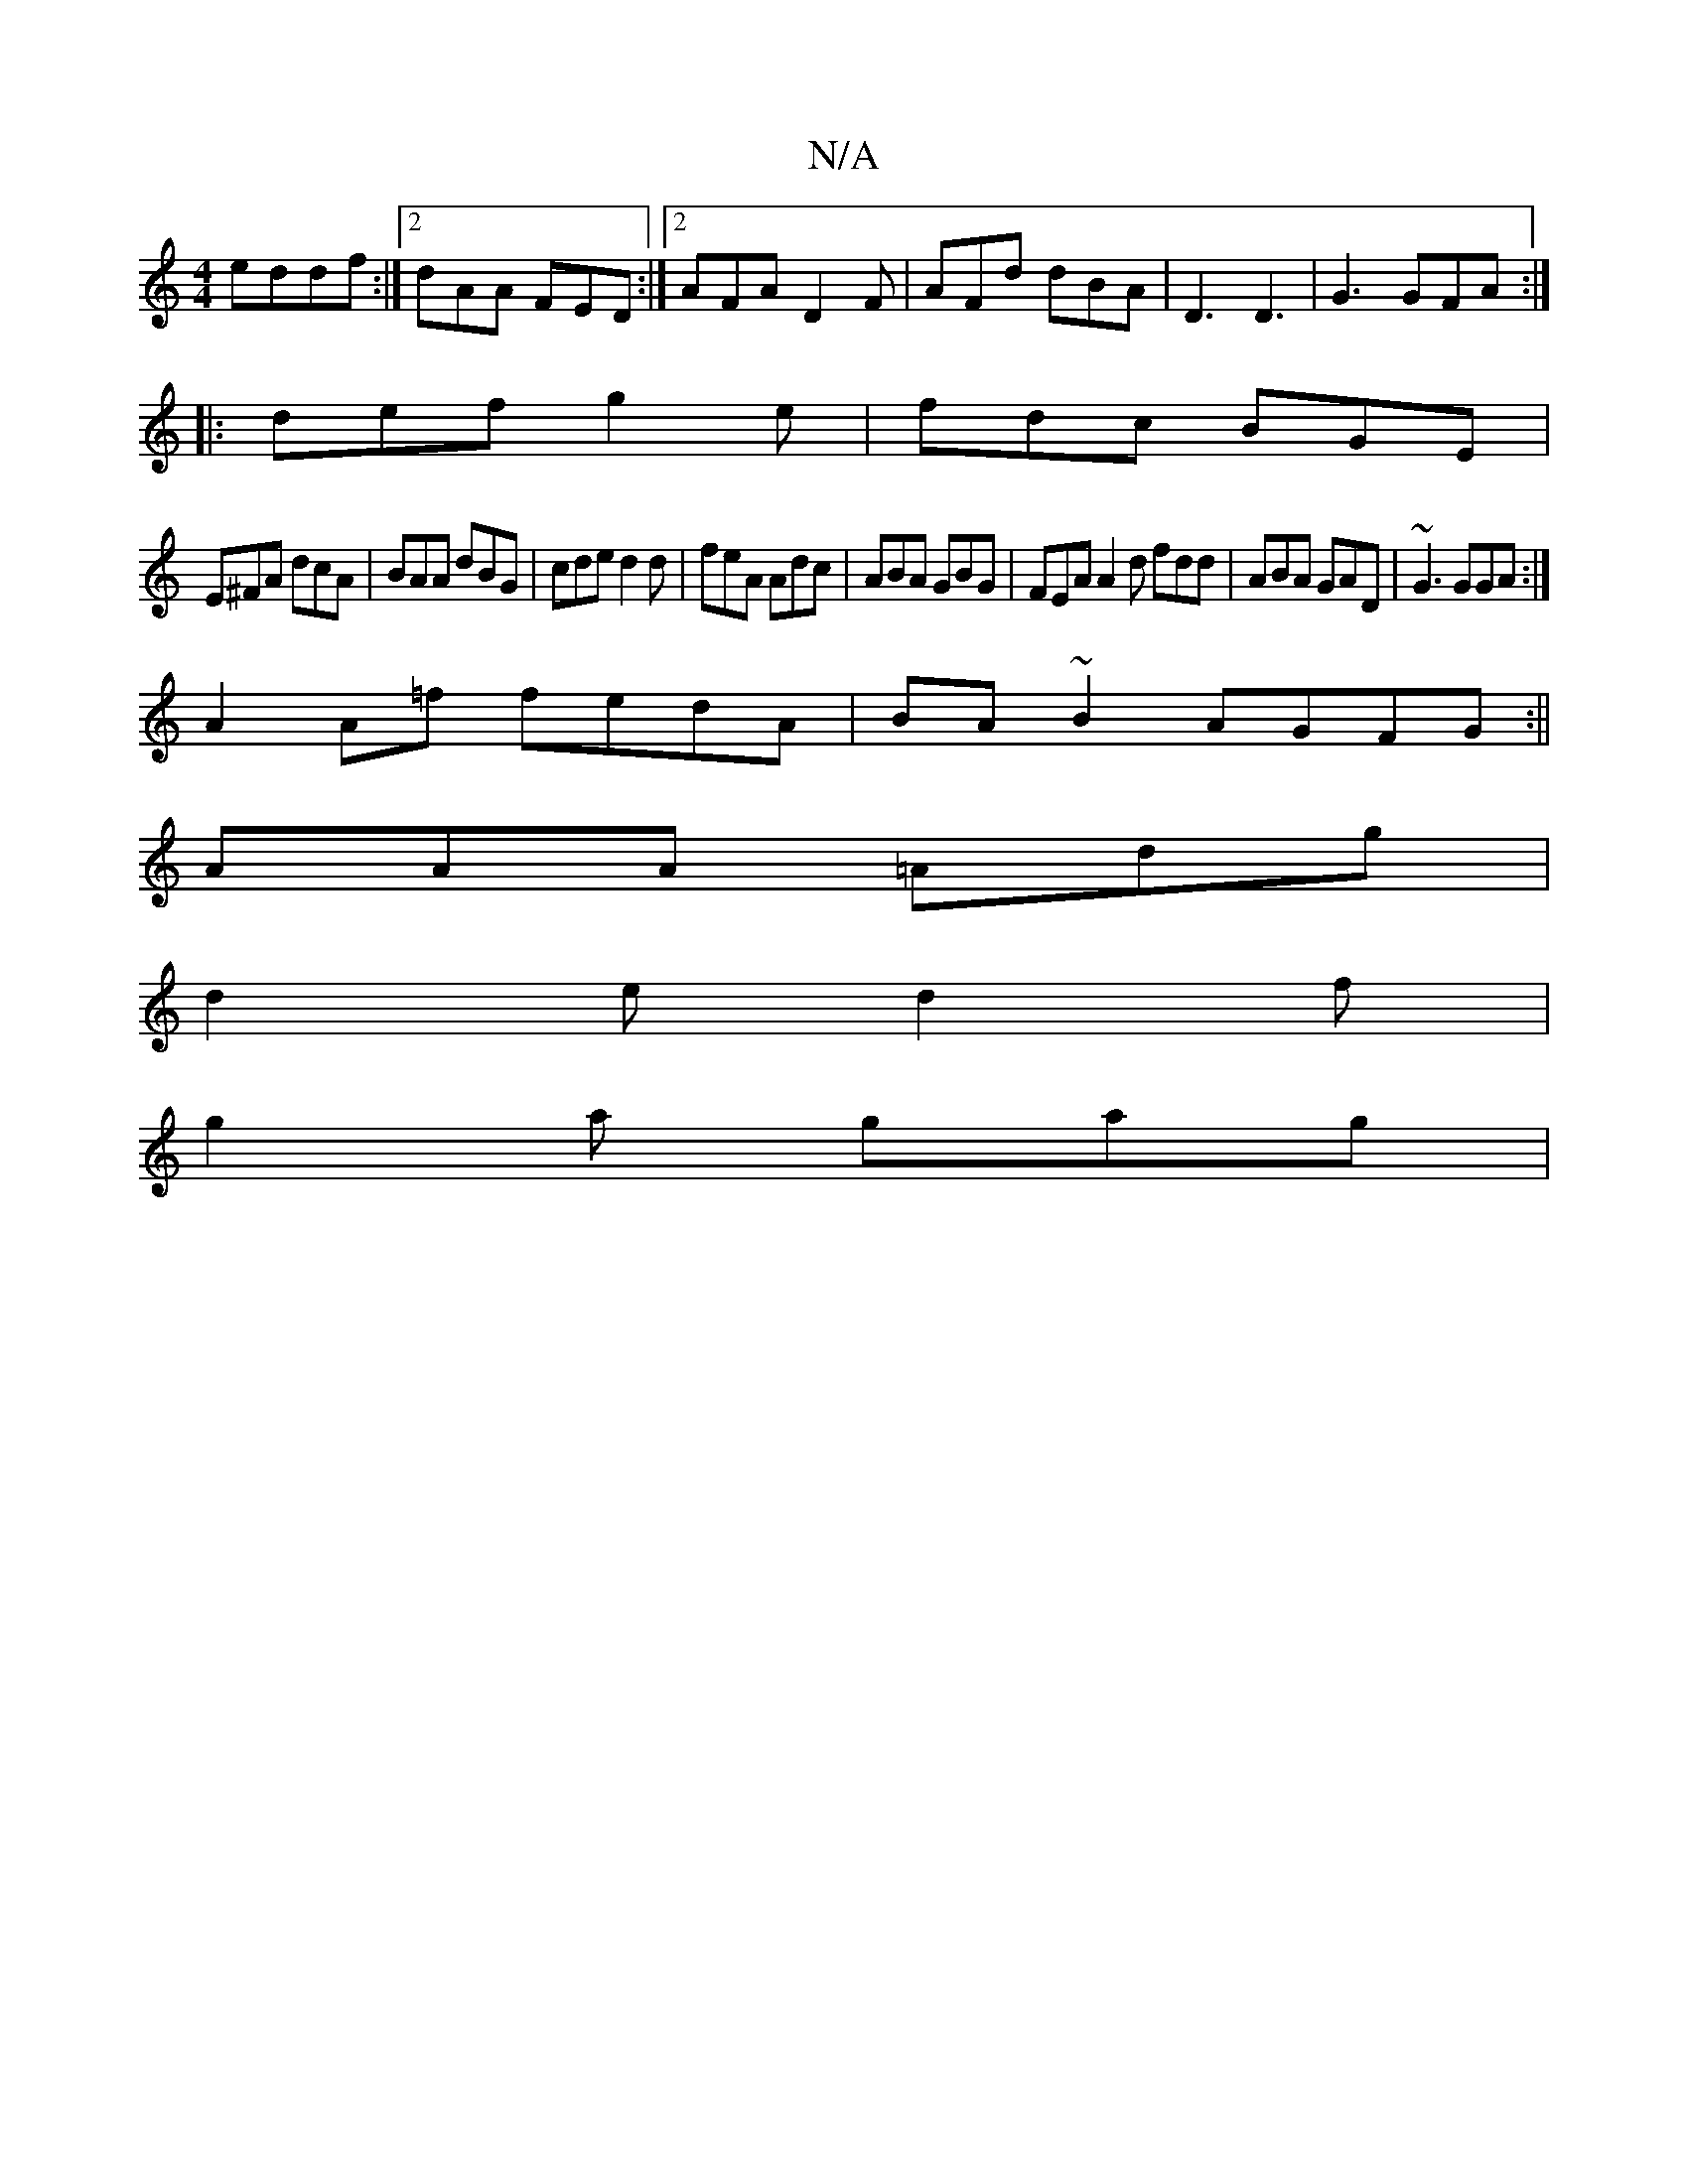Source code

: X:1
T:N/A
M:4/4
R:N/A
K:Cmajor
 eddf:|2 dAA FED:|2 AFA D2F| AFd dBA|D3 D3| G3 GFA :|
|:def g2e|fdc BGE|
E^FA dcA|BAA dBG|cde d2d|feA Adc|ABA GBG|FEA A2d fdd|ABA GAD|~G3 GGA:|
 A2A=f fedA| BA~B2 AGFG:||
AAA =Adg |
d2e d2f|
g2a gag|1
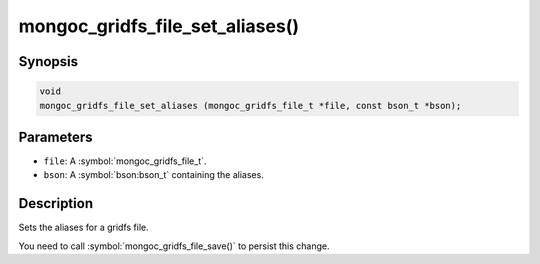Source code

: .. _mongoc_gridfs_file_set_aliases

mongoc_gridfs_file_set_aliases()
================================

Synopsis
--------

.. code-block:: c

  void
  mongoc_gridfs_file_set_aliases (mongoc_gridfs_file_t *file, const bson_t *bson);

Parameters
----------

* ``file``: A :symbol:`mongoc_gridfs_file_t`.
* ``bson``: A :symbol:`bson:bson_t` containing the aliases.

Description
-----------

Sets the aliases for a gridfs file.

You need to call :symbol:`mongoc_gridfs_file_save()` to persist this change.

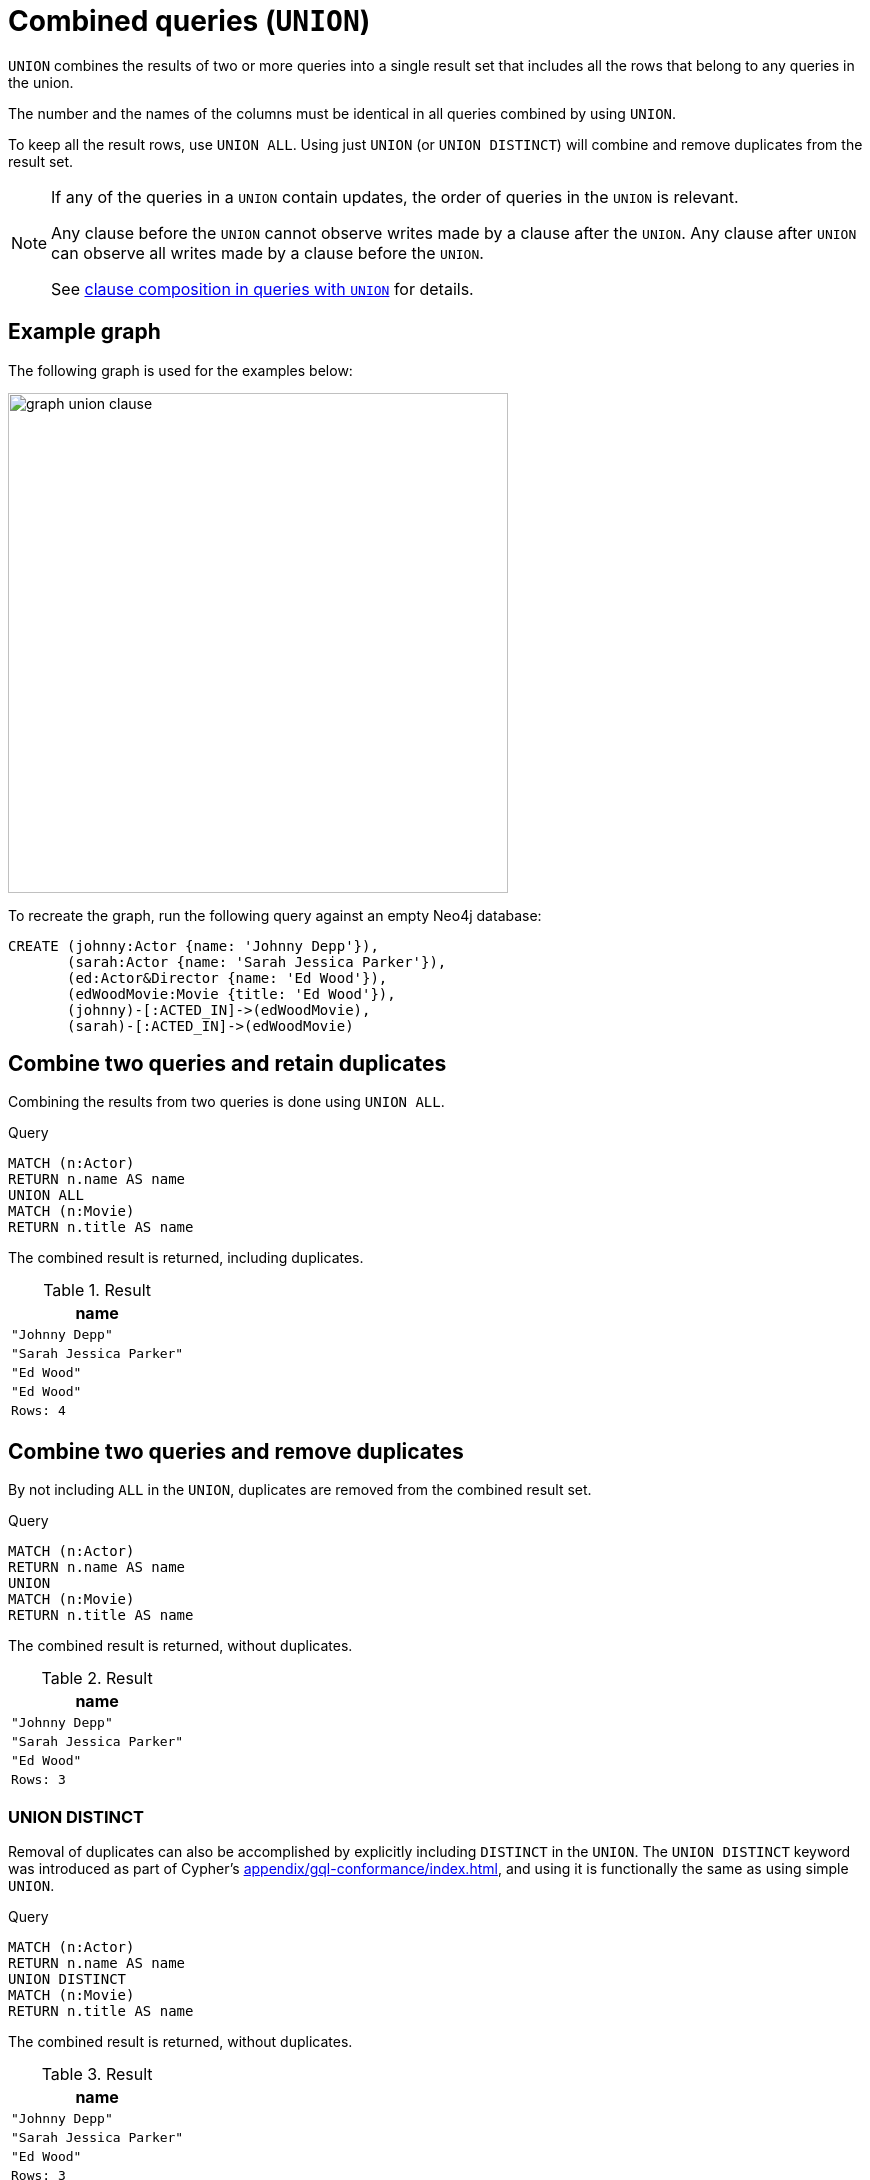 :description: The `UNION` clause is used to combine the result of multiple queries.

[[query-union]]
= Combined queries (`UNION`)

`UNION` combines the results of two or more queries into a single result set that includes all the rows that belong to any queries in the union.

The number and the names of the columns must be identical in all queries combined by using `UNION`.

To keep all the result rows, use `UNION ALL`.
Using just `UNION` (or `UNION DISTINCT`) will combine and remove duplicates from the result set.

[NOTE]
====
If any of the queries in a `UNION` contain updates, the order of queries in the `UNION` is relevant.

Any clause before the `UNION` cannot observe writes made by a clause after the `UNION`.
Any clause after `UNION` can observe all writes made by a clause before the `UNION`.

See xref::clauses/clause-composition.adoc#cypher-clause-composition-union-queries[clause composition in queries with `UNION`] for details.
====

[[example-graph]]
== Example graph

The following graph is used for the examples below:

image:graph_union_clause.svg[width="500", role="middle"]

To recreate the graph, run the following query against an empty Neo4j database:

[source, cypher, role=test-setup]
----
CREATE (johnny:Actor {name: 'Johnny Depp'}),
       (sarah:Actor {name: 'Sarah Jessica Parker'}),
       (ed:Actor&Director {name: 'Ed Wood'}),
       (edWoodMovie:Movie {title: 'Ed Wood'}),
       (johnny)-[:ACTED_IN]->(edWoodMovie),
       (sarah)-[:ACTED_IN]->(edWoodMovie)
----

[[union-combine-queries-retain-duplicates]]
== Combine two queries and retain duplicates

Combining the results from two queries is done using `UNION ALL`.

.Query
// tag::combined_queries_union_all[]
[source, cypher]
----
MATCH (n:Actor)
RETURN n.name AS name
UNION ALL
MATCH (n:Movie)
RETURN n.title AS name
----
// end::combined_queries_union_all[]

The combined result is returned, including duplicates.

.Result
[role="queryresult",options="header,footer",cols="1*<m"]
|===
| name
| "Johnny Depp"
| "Sarah Jessica Parker"
| "Ed Wood"
| "Ed Wood"
|Rows: 4
|===


[[union-combine-queries-remove-duplicates]]
== Combine two queries and remove duplicates

By not including `ALL` in the `UNION`, duplicates are removed from the combined result set.

.Query
// tag::combined_queries_union[]
[source, cypher]
----
MATCH (n:Actor)
RETURN n.name AS name
UNION
MATCH (n:Movie)
RETURN n.title AS name
----
// end::combined_queries_union[]

The combined result is returned, without duplicates.

.Result
[role="queryresult",options="header,footer",cols="1*<m"]
|===
| name
| "Johnny Depp"
| "Sarah Jessica Parker"
| "Ed Wood"
|Rows: 3
|===


[[union-distinct]]
=== UNION DISTINCT

Removal of duplicates can also be accomplished by explicitly including `DISTINCT` in the `UNION`.
The `UNION DISTINCT` keyword was introduced as part of Cypher's xref:appendix/gql-conformance/index.adoc[], and using it is functionally the same as using simple `UNION`.

.Query
[source, cypher]
----
MATCH (n:Actor)
RETURN n.name AS name
UNION DISTINCT
MATCH (n:Movie)
RETURN n.title AS name
----

The combined result is returned, without duplicates.

.Result
[role="queryresult",options="header,footer",cols="1*<m"]
|===
| name
| "Johnny Depp"
| "Sarah Jessica Parker"
| "Ed Wood"
|Rows: 3
|===


[[post-union-processing]]
== Post-union processing

The `UNION` clause can be used within a xref:subqueries/call-subquery.adoc[`CALL` subquery] to further process the combined results before a final output is returned.
For example, the below query xref:functions/aggregating.adoc#functions-count[counts] the occurrences of each `name` property returned after the `UNION ALL` within the `CALL` subquery.

.Query
// tag::combined_queries_post_union_processing[]
[source, cypher]
----
CALL () { 
  MATCH (a:Actor)
  RETURN a.name AS name
UNION ALL
  MATCH (m:Movie)
  RETURN m.title AS name
}
RETURN name, count(*) AS count
ORDER BY count
----
// end::combined_queries_post_union_processing[]

.Result
[role="queryresult",options="header,footer",cols="2*<m"]
|===
| name | count
| "Ed Wood" | 2
| "Johnny Depp" | 1
| "Sarah Jessica Parker" | 1
2+d|Rows: 3
|===

For more information, see xref:subqueries/call-subquery.adoc#call-post-union[`CALL` subqueries -> Post-union processing].

[role=label--new-2025.06]
[[combining-union-and-union-all]]
== Combining UNION and UNION ALL

To combine `UNION` (or `UNION DISTINCT`) and `UNION ALL` in the same query, enclose one or more `UNION` operations of the same type in curly braces.
This allows the enclosed query to act as an argument that can be combined with an outer `UNION` operation of any type.

.Combine `UNION` and `UNION ALL`
[source, cypher]
----
{
   MATCH (n:Actor)
   RETURN n.name AS name
   UNION
   MATCH (n:Director)
   RETURN n.name AS name
}
UNION ALL
MATCH (n:Movie)
RETURN n.title AS name
----

The combined result is returned.

.Result
[role="queryresult",options="header,footer",cols="1*<m"]
|===
| name
| "Johnny Depp"
| "Sarah Jessica Parker"
| "Ed Wood"
| "Ed Wood"
|Rows: 4
|===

WHAT TO DO: Could you give the listing again exactly as it stands, minus any pictures?

COMPLETED EXERCISE:
Source code

: X:1
T:N/A
M:4/4
R:N/A
K:Cmajor
 eddf:|2 dAA FED:|2 AFA D2F| AFd dBA|D3 D3| G3 GFA :|
|:def g2e|fdc BGE|
E^FA dcA|BAA dBG|cde d2d|feA Adc|ABA GBG|FEA A2d fdd|ABA GAD|~G3 GGA:|
 A2A=f fedA| BA~B2 AGFG:||
AAA =Adg |
d2e d2f|
g2a gag|1
Source code

: .. _mongoc_gridfs_file_set_aliases

mongoc_gridfs_file_set_aliases()
================================

Synopsis
--------

.. code-block:: c

  void
  mongoc_gridfs_file_set_aliases (mongoc_gridfs_file_t *file, const bson_t *bson);

Parameters
----------

* ``file``: A :symbol:`mongoc_gridfs_file_t`.
* ``bson``: A :symbol:`bson:bson_t` containing the aliases.

Description
-----------

Sets the aliases for a gridfs file.

You need to call :symbol:`mongoc_gridfs_file_save()` to persist this change.

 :description: The `UNION` clause is used to combine the result of multiple queries.

[[query-union]]
= Combined queries (`UNION`)

`UNION` combines the results of two or more queries into a single result set that includes all the rows that belong to any queries in the union.

The number and the names of the columns must be identical in all queries combined by using `UNION`.

To keep all the result rows, use `UNION ALL`.
Using just `UNION` (or `UNION DISTINCT`) will combine and remove duplicates from the result set.

[NOTE]
====
If any of the queries in a `UNION` contain updates, the order of queries in the `UNION` is relevant.

Any clause before the `UNION` cannot observe writes made by a clause after the `UNION`.
Any clause after `UNION` can observe all writes made by a clause before the `UNION`.

See xref::clauses/clause-composition.adoc#cypher-clause-composition-union-queries[clause composition in queries with `UNION`] for details.
====

[[example-graph]]
== Example graph

The following graph is used for the examples below:

image:graph_union_clause.svg[width="500", role="middle"]

To recreate the graph, run the following query against an empty Neo4j database:

[source, cypher, role=test-setup]
----
CREATE (johnny:Actor {name: 'Johnny Depp'}),
       (sarah:Actor {name: 'Sarah Jessica Parker'}),
       (ed:Actor&Director {name: 'Ed Wood'}),
       (edWoodMovie:Movie {title: 'Ed Wood'}),
       (johnny)-[:ACTED_IN]->(edWoodMovie),
       (sarah)-[:ACTED_IN]->(edWoodMovie)
----

[[union-combine-queries-retain-duplicates]]
== Combine two queries and retain duplicates

Combining the results from two queries is done using `UNION ALL`.

.Query
// tag::combined_queries_union_all[]
[source, cypher]
----
MATCH (n:Actor)
RETURN n.name AS name
UNION ALL
MATCH (n:Movie)
RETURN n.title AS name
----
// end::combined_queries_union_all[]

The combined result is returned, including duplicates.

.Result
[role="queryresult",options="header,footer",cols="1*<m"]
|===
| name
| "Johnny Depp"
| "Sarah Jessica Parker"
| "Ed Wood"
| "Ed Wood"
|Rows: 4
|===


[[union-combine-queries-remove-duplicates]]
== Combine two queries and remove duplicates

By not including `ALL` in the `UNION`, duplicates are removed from the combined result set.

.Query
// tag::combined_queries_union[]
[source, cypher]
----
MATCH (n:Actor)
RETURN n.name AS name
UNION
MATCH (n:Movie)
RETURN n.title AS name
----
// end::combined_queries_union[]

The combined result is returned, without duplicates.

.Result
[role="queryresult",options="header,footer",cols="1*<m"]
|===
| name
| "Johnny Depp"
| "Sarah Jessica Parker"
| "Ed Wood"
|Rows: 3
|===


[[union-distinct]]
=== UNION DISTINCT

Removal of duplicates can also be accomplished by explicitly including `DISTINCT` in the `UNION`.
The `UNION DISTINCT` keyword was introduced as part of Cypher's xref:appendix/gql-conformance/index.adoc[], and using it is functionally the same as using simple `UNION`.

.Query
[source, cypher]
----
MATCH (n:Actor)
RETURN n.name AS name
UNION DISTINCT
MATCH (n:Movie)
RETURN n.title AS name
----

The combined result is returned, without duplicates.

.Result
[role="queryresult",options="header,footer",cols="1*<m"]
|===
| name
| "Johnny Depp"
| "Sarah Jessica Parker"
| "Ed Wood"
|Rows: 3
|===


[[post-union-processing]]
== Post-union processing

The `UNION` clause can be used within a xref:subqueries/call-subquery.adoc[`CALL` subquery] to further process the combined results before a final output is returned.
For example, the below query xref:functions/aggregating.adoc#functions-count[counts] the occurrences of each `name` property returned after the `UNION ALL` within the `CALL` subquery.

.Query
// tag::combined_queries_post_union_processing[]
[source, cypher]
----
CALL () { 
  MATCH (a:Actor)
  RETURN a.name AS name
UNION ALL
  MATCH (m:Movie)
  RETURN m.title AS name
}
RETURN name, count(*) AS count
ORDER BY count
----
// end::combined_queries_post_union_processing[]

.Result
[role="queryresult",options="header,footer",cols="2*<m"]
|===
| name | count
| "Ed Wood" | 2
| "Johnny Depp" | 1
| "Sarah Jessica Parker" | 1
2+d|Rows: 3
|===

For more information, see xref:subqueries/call-subquery.adoc#call-post-union[`CALL` subqueries -> Post-union processing].

[role=label--new-2025.06]
[[combining-union-and-union-all]]
== Combining UNION and UNION ALL

To combine `UNION` (or `UNION DISTINCT`) and `UNION ALL` in the same query, enclose one or more `UNION` operations of the same type in curly braces.
This allows the enclosed query to act as an argument that can be combined with an outer `UNION` operation of any type.

.Combine `UNION` and `UNION ALL`
[source, cypher]
----
{
   MATCH (n:Actor)
   RETURN n.name AS name
   UNION
   MATCH (n:Director)
   RETURN n.name AS name
}
UNION ALL
MATCH (n:Movie)
RETURN n.title AS name
----

The combined result is returned.

.Result
[role="queryresult",options="header,footer",cols="1*<m"]
|===
| name
| "Johnny Depp"
| "Sarah Jessica Parker"
| "Ed Wood"
| "Ed Wood"
|Rows: 4
|===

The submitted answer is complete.